__Activity__:
Repeat the entries word for word, from the very first line down through the line containing "Management and Leadership Courses in", including both of those lines.

Start of Data to examine

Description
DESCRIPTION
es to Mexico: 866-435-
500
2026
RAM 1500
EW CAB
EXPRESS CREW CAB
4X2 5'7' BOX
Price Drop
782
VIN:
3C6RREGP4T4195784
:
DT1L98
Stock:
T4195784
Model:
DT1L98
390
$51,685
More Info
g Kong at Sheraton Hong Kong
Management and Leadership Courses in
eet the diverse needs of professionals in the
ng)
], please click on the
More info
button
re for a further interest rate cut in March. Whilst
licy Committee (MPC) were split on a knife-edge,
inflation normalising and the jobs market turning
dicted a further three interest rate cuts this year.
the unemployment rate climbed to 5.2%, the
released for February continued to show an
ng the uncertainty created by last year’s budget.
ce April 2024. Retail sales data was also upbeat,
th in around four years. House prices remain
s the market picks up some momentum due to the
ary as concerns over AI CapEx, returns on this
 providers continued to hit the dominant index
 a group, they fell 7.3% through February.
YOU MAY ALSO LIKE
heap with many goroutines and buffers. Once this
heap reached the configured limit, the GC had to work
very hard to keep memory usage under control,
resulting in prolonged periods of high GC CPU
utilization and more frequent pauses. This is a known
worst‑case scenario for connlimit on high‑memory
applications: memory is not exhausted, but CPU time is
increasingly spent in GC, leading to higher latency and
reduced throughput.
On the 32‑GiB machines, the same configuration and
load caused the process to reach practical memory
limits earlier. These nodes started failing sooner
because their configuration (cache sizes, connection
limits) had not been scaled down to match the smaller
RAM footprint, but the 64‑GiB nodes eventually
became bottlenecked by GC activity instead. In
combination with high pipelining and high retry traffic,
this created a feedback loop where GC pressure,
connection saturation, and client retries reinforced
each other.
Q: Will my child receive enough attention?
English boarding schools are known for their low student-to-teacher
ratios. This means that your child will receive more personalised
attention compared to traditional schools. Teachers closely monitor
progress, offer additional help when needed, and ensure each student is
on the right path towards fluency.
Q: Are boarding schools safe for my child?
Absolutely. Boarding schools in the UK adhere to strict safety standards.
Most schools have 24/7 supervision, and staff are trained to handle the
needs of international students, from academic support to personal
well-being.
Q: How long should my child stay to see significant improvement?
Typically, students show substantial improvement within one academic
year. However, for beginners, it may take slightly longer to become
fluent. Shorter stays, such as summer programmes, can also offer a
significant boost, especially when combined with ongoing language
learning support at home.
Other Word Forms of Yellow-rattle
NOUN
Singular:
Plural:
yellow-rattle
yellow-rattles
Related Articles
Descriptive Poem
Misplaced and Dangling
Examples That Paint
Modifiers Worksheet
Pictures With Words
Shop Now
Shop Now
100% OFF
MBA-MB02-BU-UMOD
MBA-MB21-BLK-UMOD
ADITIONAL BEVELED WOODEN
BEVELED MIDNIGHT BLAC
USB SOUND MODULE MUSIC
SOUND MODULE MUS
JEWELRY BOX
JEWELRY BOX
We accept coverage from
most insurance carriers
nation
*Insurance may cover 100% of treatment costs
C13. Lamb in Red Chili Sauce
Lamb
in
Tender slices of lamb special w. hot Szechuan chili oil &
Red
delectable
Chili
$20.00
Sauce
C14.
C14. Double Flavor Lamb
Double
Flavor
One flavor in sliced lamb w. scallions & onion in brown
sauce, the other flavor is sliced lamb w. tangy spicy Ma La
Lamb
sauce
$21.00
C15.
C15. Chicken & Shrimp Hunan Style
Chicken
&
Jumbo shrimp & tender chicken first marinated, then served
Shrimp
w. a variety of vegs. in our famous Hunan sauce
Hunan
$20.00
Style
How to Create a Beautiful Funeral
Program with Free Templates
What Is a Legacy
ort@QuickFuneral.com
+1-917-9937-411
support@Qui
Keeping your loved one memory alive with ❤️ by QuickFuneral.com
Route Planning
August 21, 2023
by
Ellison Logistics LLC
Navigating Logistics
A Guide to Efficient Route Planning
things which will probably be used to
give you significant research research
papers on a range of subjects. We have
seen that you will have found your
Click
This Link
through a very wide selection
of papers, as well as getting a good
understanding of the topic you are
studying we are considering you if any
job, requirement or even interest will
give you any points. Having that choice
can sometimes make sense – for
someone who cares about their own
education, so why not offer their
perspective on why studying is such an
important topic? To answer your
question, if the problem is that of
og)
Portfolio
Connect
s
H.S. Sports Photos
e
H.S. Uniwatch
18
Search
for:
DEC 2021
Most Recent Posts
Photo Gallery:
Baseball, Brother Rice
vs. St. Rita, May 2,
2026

End of Data to examine

__Solution__:
Description
DESCRIPTION
es to Mexico: 866-435-
500
2026
RAM 1500
EW CAB
EXPRESS CREW CAB
4X2 5'7' BOX
Price Drop
782
VIN:
3C6RREGP4T4195784
:
DT1L98
Stock:
T4195784
Model:
DT1L98
390
$51,685
More Info
g Kong at Sheraton Hong Kong
Management and Leadership Courses in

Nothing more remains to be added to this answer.